The movement of traditional land-lines from Tier 1 to higher tier carriers was slight in 2006, accounting for only about 5–7% of calls.  By the end of 2008, 15-25% of all calls were hitting ported numbers that were now in higher tiers. By 2009, this had increased to 45%.

 This was a huge problem to the LCRs used by the telecom consumers.  The reality is that the phone number they dialed did belong to the more expensive local carrier, but they had no way of knowing that until after they were invoiced.  The only entities that were capable of matching a full 10 digit phone number to the local carrier providing service for it were large long-distance carriers.  End users did not, and still do not have access to a database that can provide them accurate information to help them adjust their LCR tables.

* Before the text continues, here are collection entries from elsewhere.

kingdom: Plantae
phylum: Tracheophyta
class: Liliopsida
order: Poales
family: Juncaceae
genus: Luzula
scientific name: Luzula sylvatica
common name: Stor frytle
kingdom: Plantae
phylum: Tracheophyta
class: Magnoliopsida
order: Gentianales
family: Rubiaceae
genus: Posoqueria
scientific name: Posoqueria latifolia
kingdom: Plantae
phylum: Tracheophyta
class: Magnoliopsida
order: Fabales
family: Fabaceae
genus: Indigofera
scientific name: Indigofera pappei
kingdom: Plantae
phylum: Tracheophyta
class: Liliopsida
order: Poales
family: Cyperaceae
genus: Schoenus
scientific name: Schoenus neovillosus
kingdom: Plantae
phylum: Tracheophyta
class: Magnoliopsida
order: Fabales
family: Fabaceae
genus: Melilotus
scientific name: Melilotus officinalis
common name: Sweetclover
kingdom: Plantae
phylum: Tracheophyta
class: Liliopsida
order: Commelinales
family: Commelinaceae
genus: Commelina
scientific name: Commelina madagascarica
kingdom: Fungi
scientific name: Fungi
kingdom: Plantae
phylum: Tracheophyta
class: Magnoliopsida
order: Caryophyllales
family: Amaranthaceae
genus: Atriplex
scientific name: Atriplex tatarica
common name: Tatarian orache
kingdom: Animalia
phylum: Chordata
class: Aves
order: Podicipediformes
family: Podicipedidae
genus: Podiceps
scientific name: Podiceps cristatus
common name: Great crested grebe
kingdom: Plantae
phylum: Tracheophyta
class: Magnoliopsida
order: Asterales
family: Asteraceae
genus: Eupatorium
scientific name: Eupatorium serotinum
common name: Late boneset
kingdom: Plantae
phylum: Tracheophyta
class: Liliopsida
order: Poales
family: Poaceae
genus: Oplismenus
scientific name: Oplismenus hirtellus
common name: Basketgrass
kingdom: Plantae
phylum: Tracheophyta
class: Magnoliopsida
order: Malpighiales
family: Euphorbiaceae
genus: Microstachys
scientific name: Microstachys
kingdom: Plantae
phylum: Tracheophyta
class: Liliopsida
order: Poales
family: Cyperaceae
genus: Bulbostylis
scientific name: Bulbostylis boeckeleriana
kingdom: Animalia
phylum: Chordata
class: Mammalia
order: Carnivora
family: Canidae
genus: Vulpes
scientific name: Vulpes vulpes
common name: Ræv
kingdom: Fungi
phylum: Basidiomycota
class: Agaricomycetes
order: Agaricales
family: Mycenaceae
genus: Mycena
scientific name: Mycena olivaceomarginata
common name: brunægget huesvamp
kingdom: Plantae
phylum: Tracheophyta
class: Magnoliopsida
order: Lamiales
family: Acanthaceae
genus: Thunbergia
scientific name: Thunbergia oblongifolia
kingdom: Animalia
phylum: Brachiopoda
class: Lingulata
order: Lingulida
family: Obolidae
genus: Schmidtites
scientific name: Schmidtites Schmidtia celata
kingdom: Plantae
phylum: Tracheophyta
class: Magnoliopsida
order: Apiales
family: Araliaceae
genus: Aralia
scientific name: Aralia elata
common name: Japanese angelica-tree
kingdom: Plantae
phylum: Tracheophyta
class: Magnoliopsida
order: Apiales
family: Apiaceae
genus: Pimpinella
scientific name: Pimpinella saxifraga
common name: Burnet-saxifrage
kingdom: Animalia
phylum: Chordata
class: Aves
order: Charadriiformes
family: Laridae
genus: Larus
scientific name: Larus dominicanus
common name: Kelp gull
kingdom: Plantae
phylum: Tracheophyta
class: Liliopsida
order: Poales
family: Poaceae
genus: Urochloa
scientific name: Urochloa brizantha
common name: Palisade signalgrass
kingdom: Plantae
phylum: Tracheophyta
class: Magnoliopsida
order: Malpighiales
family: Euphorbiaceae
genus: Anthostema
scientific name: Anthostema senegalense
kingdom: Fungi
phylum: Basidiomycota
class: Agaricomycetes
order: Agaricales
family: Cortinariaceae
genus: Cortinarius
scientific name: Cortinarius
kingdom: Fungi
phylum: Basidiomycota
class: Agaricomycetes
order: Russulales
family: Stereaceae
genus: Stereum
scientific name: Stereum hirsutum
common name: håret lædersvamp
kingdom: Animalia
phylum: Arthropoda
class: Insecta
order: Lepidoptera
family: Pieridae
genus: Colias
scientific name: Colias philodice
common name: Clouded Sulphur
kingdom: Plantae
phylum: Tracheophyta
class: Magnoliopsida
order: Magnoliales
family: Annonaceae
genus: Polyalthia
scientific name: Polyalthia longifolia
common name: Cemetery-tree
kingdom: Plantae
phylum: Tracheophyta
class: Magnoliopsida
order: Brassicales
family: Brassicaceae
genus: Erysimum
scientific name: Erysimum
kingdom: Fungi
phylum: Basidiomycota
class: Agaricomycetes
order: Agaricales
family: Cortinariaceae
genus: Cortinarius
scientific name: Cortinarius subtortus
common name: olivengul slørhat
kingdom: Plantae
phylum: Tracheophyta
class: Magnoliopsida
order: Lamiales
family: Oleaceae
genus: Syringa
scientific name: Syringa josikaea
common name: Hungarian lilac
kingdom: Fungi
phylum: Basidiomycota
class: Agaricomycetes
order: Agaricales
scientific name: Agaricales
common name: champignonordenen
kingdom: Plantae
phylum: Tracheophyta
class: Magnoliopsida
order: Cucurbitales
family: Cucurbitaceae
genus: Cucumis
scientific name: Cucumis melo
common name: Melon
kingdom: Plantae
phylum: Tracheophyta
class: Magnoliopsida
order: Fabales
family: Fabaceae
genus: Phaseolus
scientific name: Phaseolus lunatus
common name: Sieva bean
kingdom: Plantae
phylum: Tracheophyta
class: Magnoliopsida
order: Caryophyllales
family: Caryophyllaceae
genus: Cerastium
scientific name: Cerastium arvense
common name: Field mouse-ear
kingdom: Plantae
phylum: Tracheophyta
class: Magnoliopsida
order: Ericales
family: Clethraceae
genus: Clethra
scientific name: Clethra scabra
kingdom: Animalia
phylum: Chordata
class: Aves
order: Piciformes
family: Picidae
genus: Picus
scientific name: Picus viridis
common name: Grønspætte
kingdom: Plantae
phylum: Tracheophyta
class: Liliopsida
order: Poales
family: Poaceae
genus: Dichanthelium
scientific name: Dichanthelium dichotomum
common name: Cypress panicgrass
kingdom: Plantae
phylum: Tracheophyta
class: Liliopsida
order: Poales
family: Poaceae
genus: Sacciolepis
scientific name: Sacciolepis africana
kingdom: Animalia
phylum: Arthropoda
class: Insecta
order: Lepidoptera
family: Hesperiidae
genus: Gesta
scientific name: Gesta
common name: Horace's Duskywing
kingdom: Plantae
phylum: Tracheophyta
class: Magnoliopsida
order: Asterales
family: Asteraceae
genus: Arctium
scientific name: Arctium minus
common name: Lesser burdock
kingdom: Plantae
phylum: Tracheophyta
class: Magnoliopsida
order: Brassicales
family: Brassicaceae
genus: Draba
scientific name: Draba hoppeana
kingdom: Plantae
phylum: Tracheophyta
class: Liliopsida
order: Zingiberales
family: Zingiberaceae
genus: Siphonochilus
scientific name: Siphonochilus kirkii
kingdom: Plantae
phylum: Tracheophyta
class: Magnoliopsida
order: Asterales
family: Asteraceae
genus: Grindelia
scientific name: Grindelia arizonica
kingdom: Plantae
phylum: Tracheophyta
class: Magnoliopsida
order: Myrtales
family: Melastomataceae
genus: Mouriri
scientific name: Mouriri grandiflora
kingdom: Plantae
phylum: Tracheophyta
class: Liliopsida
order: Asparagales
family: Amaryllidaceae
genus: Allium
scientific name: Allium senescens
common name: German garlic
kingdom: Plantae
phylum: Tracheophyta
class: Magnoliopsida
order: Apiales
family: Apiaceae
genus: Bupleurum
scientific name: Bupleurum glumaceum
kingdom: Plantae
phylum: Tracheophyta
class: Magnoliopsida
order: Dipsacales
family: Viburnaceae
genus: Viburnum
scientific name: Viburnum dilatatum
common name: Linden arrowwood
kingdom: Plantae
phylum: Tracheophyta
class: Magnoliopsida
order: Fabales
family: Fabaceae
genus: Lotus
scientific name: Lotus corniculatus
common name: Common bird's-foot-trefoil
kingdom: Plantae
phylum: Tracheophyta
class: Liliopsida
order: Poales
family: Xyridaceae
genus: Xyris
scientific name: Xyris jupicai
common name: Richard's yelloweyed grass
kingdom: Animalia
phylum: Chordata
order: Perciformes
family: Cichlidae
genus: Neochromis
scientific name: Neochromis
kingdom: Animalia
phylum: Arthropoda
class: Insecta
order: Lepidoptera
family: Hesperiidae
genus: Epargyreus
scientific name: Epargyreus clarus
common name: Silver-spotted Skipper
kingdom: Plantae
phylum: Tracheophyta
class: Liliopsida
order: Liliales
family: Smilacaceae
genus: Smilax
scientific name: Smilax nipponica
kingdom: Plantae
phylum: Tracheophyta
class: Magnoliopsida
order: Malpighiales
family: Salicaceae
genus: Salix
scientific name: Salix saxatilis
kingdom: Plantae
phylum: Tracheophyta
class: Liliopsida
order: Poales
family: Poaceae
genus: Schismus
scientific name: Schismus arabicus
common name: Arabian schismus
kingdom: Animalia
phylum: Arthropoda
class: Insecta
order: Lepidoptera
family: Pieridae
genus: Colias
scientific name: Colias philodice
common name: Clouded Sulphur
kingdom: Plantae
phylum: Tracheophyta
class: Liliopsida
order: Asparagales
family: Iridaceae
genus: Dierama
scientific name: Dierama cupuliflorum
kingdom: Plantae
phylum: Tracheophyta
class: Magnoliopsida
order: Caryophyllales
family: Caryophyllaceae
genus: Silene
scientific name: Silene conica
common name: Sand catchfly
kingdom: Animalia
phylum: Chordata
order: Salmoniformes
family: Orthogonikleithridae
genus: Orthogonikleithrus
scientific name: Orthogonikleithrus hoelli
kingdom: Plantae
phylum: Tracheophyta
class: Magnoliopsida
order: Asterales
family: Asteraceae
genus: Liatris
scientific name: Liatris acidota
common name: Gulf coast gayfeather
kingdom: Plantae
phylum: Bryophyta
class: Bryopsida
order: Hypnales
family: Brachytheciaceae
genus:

In 2008, prices finally hit rock bottom.  Dedicated rates had dropped to the sub-penny level and network costs were starting to pinch the carriers.  The carriers were not seeing the profit they needed to, and as a result, they re-evaluated their networks, maintenance, usage and opportunity costs.  The opportunity costs were the biggest issue.  The networks saw that they had many calls taking up 30 seconds of network time before connecting to the far end, only to be dropped after a few seconds.  The result of this was that their network was shouldering a call for 4 or 5 times longer than they could recover as billing time. 

The source of this issue was telemarketing companies whose campaigns were generally targeted to reach either live humans or answering machines.  If a campaign targeted for one, hit the other, their software was set up to quickly disconnect the call.  This resulted in 30-50% of the calls they made having a duration of 6 seconds or less.  The carriers addressed this issue by rolling out a Short Duration Call (SDC) policy that charged 1 penny for short duration calls in excess of a set threshold (generally 10%).  When this hit the market in late 2008, Telemarketers fled from one carrier to another in an effort to avoid the fees; however, eventually all carriers ended up following suit and issuing SDC policies.

In 2009 long distance rates increased because the carriers realized that they had to return to a profitable state.  This created another wave of customer migrations as everyone tried to avoid the rising costs. 

As the rates went up, yet another powerful dynamic hit telecom – the economy.  This economic recession permeated the U.S. causing everyone to cut back. When faced with either losing the traditional home land-line or giving up a personal cell phone, many people opted to cancel their land-line.  The days of the flat-rate plans with a requirement of 80% RBOC were now a thing of the past.   In 1995, not everyone had a cell phone, but everyone had a landline. In this day and age, it is nearly impossible to find a calling profile where 80% RBOC traffic can be maintained.

The bright spot in all of this transition is Data.  Through the years, as the industry was consistently lowering the cost for voice calls; however, data costs were mostly ignored. This trend appears to be changing, as many large voice carriers are now renewing their efforts to be competitive in the data world and are decreasing prices for Internet Ports and MPLS networks.